Quintain Ireland was initially set up with property industry veterans Eddie Byrne and Michael Hynes as joint managing directors.
However, Mr Byrne left the business late last year and subsequently became chief executive of Ires Reit, the Dublin-listed apartments owner.
Lone Star’s funds were among the initial wave of overseas investors to buy Irish property assets following the property crash, accumulating some hundreds of acres of land in Dublin in the process.
The US private-equity giant planned in 2018 to roll a number of Dublin development projects into a new publicly quoted company. However, it decided that November to postpone an initial public offering (IPO) after equity markets turned volatile.
[ Lone Star’s Start Mortgages completes transfer of €2bn of loans to Mars CapitalOpens in new window ]
It decided a year later to abandon an IPO altogether and roll its massive Irish residential land bank into a new Irish arm of its UK development business, Quintain.
Lone Star hired Rothschild and Savills to undertake a strategic review of Quintain Ireland, the third-largest homes developer in the Republic after publicly-quoted Cairn Homes and Glenveagh Properties, earlier this year.
TPG, cofounded by David Bonderman, a former chairman of Ryanair, was known for some months to have been circling Quintain Ireland. However, the shape of the ultimate deal being envisaged has only now emerged.
TPG is said to be keen to acquire further sites and develop the Quintain Ireland platform further, following a rebranding of the business after a deal goes through, subject to competition approval.
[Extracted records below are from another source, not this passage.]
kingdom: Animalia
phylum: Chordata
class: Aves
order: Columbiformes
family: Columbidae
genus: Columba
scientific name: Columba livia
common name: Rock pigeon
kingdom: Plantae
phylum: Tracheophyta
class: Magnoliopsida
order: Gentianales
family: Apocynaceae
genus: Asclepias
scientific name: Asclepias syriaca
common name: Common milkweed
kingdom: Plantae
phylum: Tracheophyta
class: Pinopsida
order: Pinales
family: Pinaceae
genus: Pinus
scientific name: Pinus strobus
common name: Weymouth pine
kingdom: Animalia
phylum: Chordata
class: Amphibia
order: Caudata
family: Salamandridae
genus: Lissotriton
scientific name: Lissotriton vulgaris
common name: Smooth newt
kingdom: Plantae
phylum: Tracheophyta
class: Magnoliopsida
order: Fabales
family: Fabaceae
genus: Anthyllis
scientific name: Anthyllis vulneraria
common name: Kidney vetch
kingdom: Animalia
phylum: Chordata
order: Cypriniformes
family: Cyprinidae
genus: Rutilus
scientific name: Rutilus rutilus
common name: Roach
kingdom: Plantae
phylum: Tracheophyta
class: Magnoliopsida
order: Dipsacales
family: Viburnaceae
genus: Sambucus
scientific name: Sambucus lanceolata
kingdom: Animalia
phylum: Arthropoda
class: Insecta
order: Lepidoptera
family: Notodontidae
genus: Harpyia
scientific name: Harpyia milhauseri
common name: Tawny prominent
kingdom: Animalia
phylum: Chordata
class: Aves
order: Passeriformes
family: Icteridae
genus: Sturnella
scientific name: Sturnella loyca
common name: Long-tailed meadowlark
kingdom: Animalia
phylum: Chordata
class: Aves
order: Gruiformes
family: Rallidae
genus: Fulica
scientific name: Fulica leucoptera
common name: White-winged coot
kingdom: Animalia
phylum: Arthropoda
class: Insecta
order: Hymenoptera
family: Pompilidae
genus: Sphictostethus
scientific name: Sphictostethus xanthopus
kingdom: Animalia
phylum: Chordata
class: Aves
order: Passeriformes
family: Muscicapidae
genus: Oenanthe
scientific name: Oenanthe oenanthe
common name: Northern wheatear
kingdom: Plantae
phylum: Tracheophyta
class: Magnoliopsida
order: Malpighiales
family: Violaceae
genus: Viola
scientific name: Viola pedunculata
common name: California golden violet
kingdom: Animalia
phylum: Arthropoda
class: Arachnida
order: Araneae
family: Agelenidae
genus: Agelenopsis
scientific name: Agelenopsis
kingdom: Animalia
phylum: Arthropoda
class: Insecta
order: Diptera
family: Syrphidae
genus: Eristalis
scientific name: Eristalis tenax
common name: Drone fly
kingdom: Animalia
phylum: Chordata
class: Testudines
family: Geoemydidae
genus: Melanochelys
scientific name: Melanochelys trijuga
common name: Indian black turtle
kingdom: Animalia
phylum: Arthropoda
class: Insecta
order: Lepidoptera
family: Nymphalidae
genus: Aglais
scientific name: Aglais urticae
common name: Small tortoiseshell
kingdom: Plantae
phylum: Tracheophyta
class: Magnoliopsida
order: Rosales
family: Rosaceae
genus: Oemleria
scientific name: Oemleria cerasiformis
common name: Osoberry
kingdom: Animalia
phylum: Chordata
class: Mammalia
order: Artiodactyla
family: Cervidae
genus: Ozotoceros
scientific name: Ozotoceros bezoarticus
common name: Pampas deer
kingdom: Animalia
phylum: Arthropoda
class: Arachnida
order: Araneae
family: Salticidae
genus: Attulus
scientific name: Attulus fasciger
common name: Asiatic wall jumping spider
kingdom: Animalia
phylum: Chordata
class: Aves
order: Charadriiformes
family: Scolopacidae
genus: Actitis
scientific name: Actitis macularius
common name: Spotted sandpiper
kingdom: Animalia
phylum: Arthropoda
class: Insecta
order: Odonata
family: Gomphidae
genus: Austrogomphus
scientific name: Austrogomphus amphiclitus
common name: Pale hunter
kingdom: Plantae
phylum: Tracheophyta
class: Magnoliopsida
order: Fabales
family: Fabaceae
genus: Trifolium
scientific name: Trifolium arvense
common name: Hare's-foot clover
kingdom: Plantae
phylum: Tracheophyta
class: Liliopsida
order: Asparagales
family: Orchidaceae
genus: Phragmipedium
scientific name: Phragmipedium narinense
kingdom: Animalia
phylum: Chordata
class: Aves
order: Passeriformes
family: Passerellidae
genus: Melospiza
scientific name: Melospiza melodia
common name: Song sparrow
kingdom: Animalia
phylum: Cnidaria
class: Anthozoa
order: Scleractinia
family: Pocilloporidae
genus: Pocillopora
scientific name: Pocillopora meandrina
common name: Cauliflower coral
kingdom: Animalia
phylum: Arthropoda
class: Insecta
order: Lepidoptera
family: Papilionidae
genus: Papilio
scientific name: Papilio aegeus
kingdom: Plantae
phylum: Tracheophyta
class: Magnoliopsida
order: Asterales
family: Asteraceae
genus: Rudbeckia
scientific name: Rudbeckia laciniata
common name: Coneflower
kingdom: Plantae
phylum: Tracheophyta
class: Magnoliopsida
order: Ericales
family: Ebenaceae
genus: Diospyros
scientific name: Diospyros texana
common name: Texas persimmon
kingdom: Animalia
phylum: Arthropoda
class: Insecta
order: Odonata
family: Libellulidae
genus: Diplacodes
Cairn Homes and Glenveagh each published trading statements in recent days. Cairn said on Wednesday it closed 894 unit sales, generating revenue of €365 million, in the first half of 2024, a 66 per cent year-on-year increase in revenue. Its closed and forward order book has increased to about 3,100 new homes with a net sales value of nearly €1.2 billion.
Glenveagh Properties said on Thursday it remained on track to meet its building targets this year despite reporting a fall-off in earnings. It has closed 800 units of its 2,700 full-year target for 2024.
Revenue for the six months to the end of June, however, dropped to €150 million, down from €172 million for the same period last year.